(Page images and their extracted text)

-----

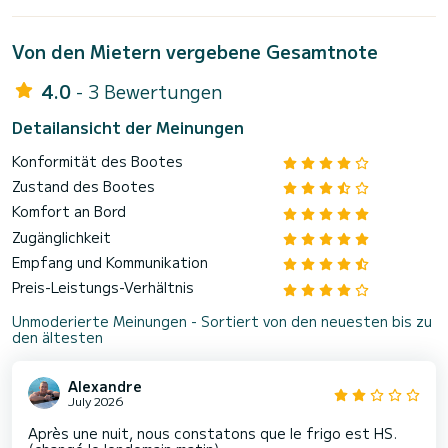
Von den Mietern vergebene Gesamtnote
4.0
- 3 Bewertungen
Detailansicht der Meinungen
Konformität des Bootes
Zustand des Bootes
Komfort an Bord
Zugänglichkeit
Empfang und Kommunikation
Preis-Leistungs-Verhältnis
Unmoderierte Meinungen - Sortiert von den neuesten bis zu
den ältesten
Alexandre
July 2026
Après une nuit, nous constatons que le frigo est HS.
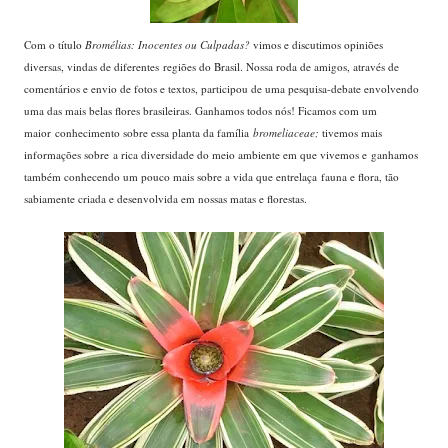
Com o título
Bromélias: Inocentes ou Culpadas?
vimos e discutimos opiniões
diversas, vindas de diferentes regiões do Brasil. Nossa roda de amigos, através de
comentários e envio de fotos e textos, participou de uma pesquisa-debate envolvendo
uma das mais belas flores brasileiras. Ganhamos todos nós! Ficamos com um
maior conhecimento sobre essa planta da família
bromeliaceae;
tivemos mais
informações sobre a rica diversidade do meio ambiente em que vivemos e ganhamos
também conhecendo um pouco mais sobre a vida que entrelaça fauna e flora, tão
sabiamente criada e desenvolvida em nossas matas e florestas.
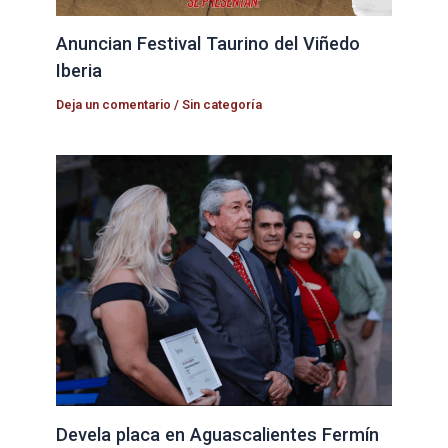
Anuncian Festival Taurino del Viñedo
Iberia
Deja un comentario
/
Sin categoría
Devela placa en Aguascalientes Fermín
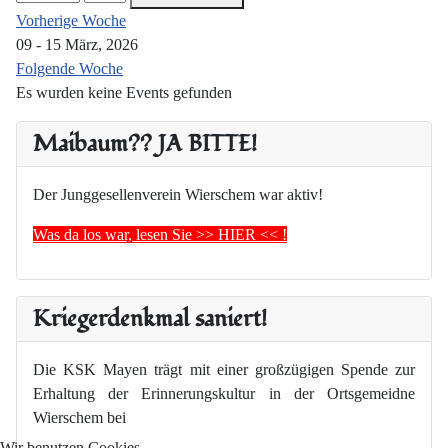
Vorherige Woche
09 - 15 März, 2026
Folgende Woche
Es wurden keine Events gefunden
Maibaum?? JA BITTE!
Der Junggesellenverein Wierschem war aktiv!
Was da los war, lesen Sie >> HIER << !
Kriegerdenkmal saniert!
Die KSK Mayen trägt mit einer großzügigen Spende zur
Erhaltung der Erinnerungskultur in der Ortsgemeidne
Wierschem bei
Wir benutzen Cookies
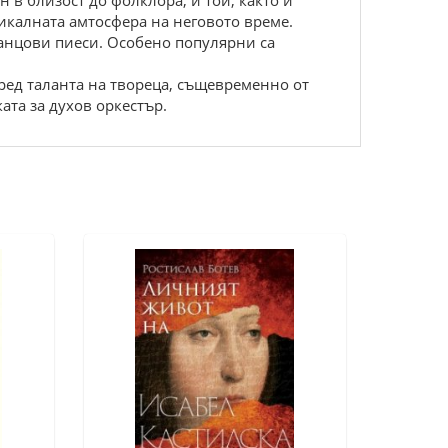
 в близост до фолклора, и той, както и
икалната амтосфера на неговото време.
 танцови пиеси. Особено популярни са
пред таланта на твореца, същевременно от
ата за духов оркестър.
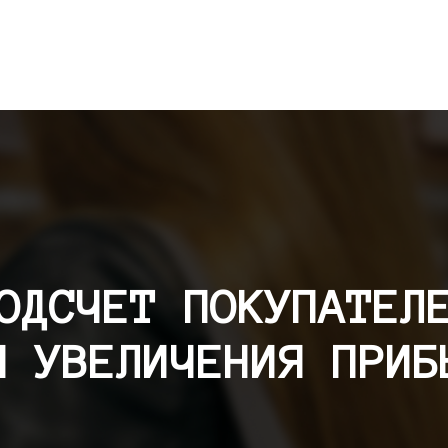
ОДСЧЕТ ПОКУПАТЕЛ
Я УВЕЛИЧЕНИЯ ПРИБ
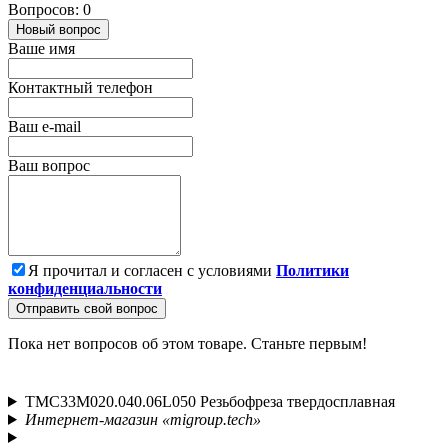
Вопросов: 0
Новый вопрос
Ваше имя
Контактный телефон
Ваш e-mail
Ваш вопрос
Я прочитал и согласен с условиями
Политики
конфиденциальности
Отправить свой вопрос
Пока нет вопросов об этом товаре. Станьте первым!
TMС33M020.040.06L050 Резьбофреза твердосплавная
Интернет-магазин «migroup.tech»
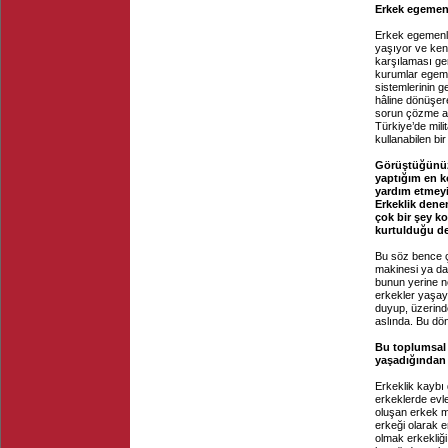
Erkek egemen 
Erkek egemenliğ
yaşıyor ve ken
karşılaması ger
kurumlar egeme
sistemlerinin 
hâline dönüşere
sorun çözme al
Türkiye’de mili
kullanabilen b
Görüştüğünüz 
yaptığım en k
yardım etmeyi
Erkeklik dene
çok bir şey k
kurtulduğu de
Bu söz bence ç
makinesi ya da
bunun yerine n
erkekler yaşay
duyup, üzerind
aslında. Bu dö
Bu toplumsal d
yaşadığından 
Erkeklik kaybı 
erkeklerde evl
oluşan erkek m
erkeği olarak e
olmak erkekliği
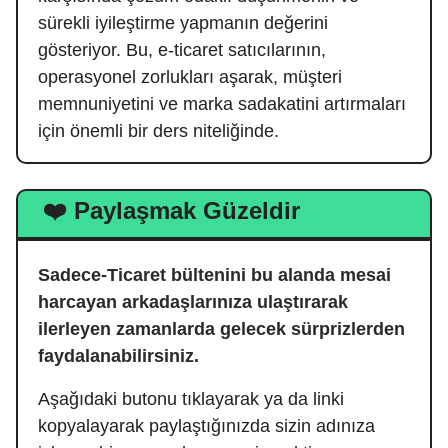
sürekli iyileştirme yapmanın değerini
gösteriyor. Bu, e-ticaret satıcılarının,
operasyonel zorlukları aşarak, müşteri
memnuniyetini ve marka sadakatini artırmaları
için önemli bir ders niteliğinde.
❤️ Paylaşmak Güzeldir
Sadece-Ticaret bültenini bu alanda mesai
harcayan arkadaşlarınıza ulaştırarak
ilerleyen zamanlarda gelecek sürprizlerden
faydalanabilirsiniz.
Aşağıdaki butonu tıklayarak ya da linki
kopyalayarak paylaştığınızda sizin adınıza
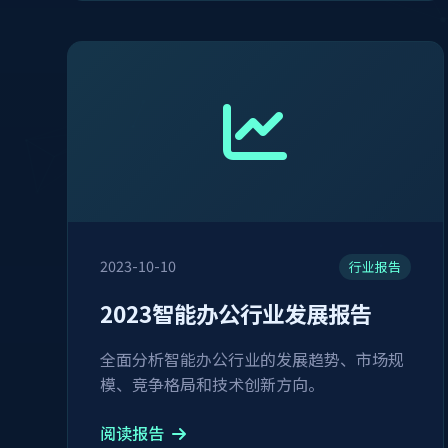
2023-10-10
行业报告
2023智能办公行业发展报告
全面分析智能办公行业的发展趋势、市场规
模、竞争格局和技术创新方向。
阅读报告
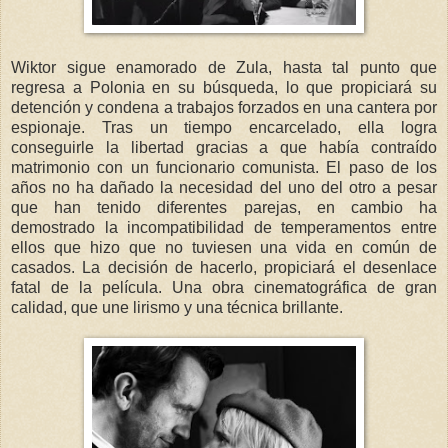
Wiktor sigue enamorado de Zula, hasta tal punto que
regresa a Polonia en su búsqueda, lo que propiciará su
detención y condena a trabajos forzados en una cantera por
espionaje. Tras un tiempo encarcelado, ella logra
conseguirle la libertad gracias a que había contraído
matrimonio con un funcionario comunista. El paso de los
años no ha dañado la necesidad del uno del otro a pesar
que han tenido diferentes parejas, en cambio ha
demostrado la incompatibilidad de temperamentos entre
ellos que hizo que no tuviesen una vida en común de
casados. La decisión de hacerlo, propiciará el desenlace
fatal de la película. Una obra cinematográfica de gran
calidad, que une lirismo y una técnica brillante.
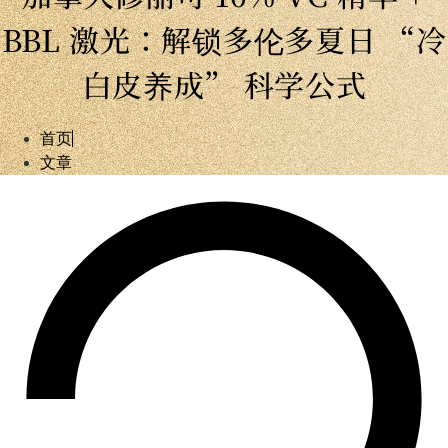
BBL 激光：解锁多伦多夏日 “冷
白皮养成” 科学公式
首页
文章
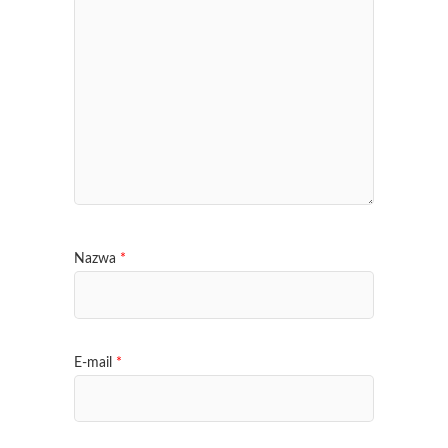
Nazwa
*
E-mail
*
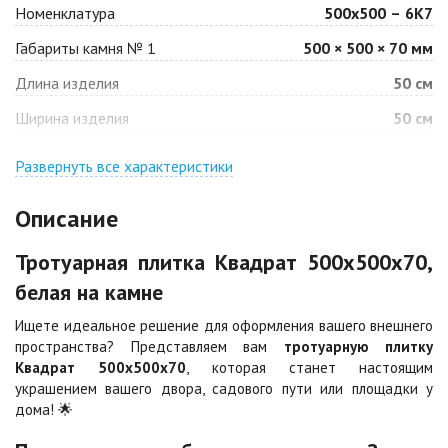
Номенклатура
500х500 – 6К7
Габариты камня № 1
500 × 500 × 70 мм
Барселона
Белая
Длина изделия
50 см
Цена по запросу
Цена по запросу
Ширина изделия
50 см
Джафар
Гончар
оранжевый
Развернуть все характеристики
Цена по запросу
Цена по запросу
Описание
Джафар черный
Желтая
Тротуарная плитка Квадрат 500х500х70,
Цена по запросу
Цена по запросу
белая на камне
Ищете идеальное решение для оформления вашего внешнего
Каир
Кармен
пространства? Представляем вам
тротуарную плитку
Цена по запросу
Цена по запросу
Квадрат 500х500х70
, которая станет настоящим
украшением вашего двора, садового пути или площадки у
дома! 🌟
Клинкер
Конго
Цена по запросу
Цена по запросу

-----

> _ASSIGNED TASK_:
Reproduce the text from all of the data above line for line, leaving the pictures out of your answer.

> _COMPLETED TASK_:
Von den Mietern vergebene Gesamtnote
4.0
- 3 Bewertungen
Detailansicht der Meinungen
Konformität des Bootes
Zustand des Bootes
Komfort an Bord
Zugänglichkeit
Empfang und Kommunikation
Preis-Leistungs-Verhältnis
Unmoderierte Meinungen - Sortiert von den neuesten bis zu
den ältesten
Alexandre
July 2026
Après une nuit, nous constatons que le frigo est HS.
Com o título
Bromélias: Inocentes ou Culpadas?
vimos e discutimos opiniões
diversas, vindas de diferentes regiões do Brasil. Nossa roda de amigos, através de
comentários e envio de fotos e textos, participou de uma pesquisa-debate envolvendo
uma das mais belas flores brasileiras. Ganhamos todos nós! Ficamos com um
maior conhecimento sobre essa planta da família
bromeliaceae;
tivemos mais
informações sobre a rica diversidade do meio ambiente em que vivemos e ganhamos
também conhecendo um pouco mais sobre a vida que entrelaça fauna e flora, tão
sabiamente criada e desenvolvida em nossas matas e florestas.
Anuncian Festival Taurino del Viñedo
Iberia
Deja un comentario
/
Sin categoría
Devela placa en Aguascalientes Fermín
Vorherige Woche
09 - 15 März, 2026
Folgende Woche
Es wurden keine Events gefunden
Maibaum?? JA BITTE!
Der Junggesellenverein Wierschem war aktiv!
Was da los war, lesen Sie >> HIER << !
Kriegerdenkmal saniert!
Die KSK Mayen trägt mit einer großzügigen Spende zur
Erhaltung der Erinnerungskultur in der Ortsgemeidne
Wierschem bei
Wir benutzen Cookies
 в близост до фолклора, и той, както и
икалната амтосфера на неговото време.
 танцови пиеси. Особено популярни са
пред таланта на твореца, същевременно от
ата за духов оркестър.
ОДСЧЕТ ПОКУПАТЕЛ
Я УВЕЛИЧЕНИЯ ПРИБ
Вопросов: 0
Новый вопрос
Ваше имя
Контактный телефон
Ваш e-mail
Ваш вопрос
Я прочитал и согласен с условиями
Политики
конфиденциальности
Отправить свой вопрос
Пока нет вопросов об этом товаре. Станьте первым!
TMС33M020.040.06L050 Резьбофреза твердосплавная
Интернет-магазин «migroup.tech»
Erkek egemen 
Erkek egemenliğ
yaşıyor ve ken
karşılaması ger
kurumlar egeme
sistemlerinin 
hâline dönüşere
sorun çözme al
Türkiye’de mili
kullanabilen b
Görüştüğünüz 
yaptığım en k
yardım etmeyi
Erkeklik dene
çok bir şey k
kurtulduğu de
Bu söz bence ç
makinesi ya da
bunun yerine n
erkekler yaşay
duyup, üzerind
aslında. Bu dö
Bu toplumsal d
yaşadığından 
Erkeklik kaybı 
erkeklerde evl
oluşan erkek m
erkeği olarak e
olmak erkekliği
sürekli iyileştirme yapmanın değerini
gösteriyor. Bu, e-ticaret satıcılarının,
operasyonel zorlukları aşarak, müşteri
memnuniyetini ve marka sadakatini artırmaları
için önemli bir ders niteliğinde.
❤️ Paylaşmak Güzeldir
Sadece-Ticaret bültenini bu alanda mesai
harcayan arkadaşlarınıza ulaştırarak
ilerleyen zamanlarda gelecek sürprizlerden
faydalanabilirsiniz.
Aşağıdaki butonu tıklayarak ya da linki
kopyalayarak paylaştığınızda sizin adınıza
2023-10-10
行业报告
2023智能办公行业发展报告
全面分析智能办公行业的发展趋势、市场规
模、竞争格局和技术创新方向。
阅读报告
Wiktor sigue enamorado de Zula, hasta tal punto que
regresa a Polonia en su búsqueda, lo que propiciará su
detención y condena a trabajos forzados en una cantera por
espionaje. Tras un tiempo encarcelado, ella logra
conseguirle la libertad gracias a que había contraído
matrimonio con un funcionario comunista. El paso de los
años no ha dañado la necesidad del uno del otro a pesar
que han tenido diferentes parejas, en cambio ha
demostrado la incompatibilidad de temperamentos entre
ellos que hizo que no tuviesen una vida en común de
casados. La decisión de hacerlo, propiciará el desenlace
fatal de la película. Una obra cinematográfica de gran
calidad, que une lirismo y una técnica brillante.
BBL 激光：解锁多伦多夏日 “冷
白皮养成” 科学公式
首页
文章
Nazwa
*
E-mail
*
Номенклатура
500х500 – 6К7
Габариты камня № 1
500 × 500 × 70 мм
Барселона
Белая
Длина изделия
50 см
Цена по запросу
Цена по запросу
Ширина изделия
50 см
Джафар
Гончар
оранжевый
Развернуть все характеристики
Цена по запросу
Цена по запросу
Описание
Джафар черный
Желтая
Тротуарная плитка Квадрат 500х500х70,
Цена по запросу
Цена по запросу
белая на камне
Ищете идеальное решение для оформления вашего внешнего
Каир
Кармен
пространства? Представляем вам
тротуарную плитку
Цена по запросу
Цена по запросу
Квадрат 500х500х70
, которая станет настоящим
украшением вашего двора, садового пути или площадки у
дома! 🌟
Клинкер
Конго
Цена по запросу
Цена по запросу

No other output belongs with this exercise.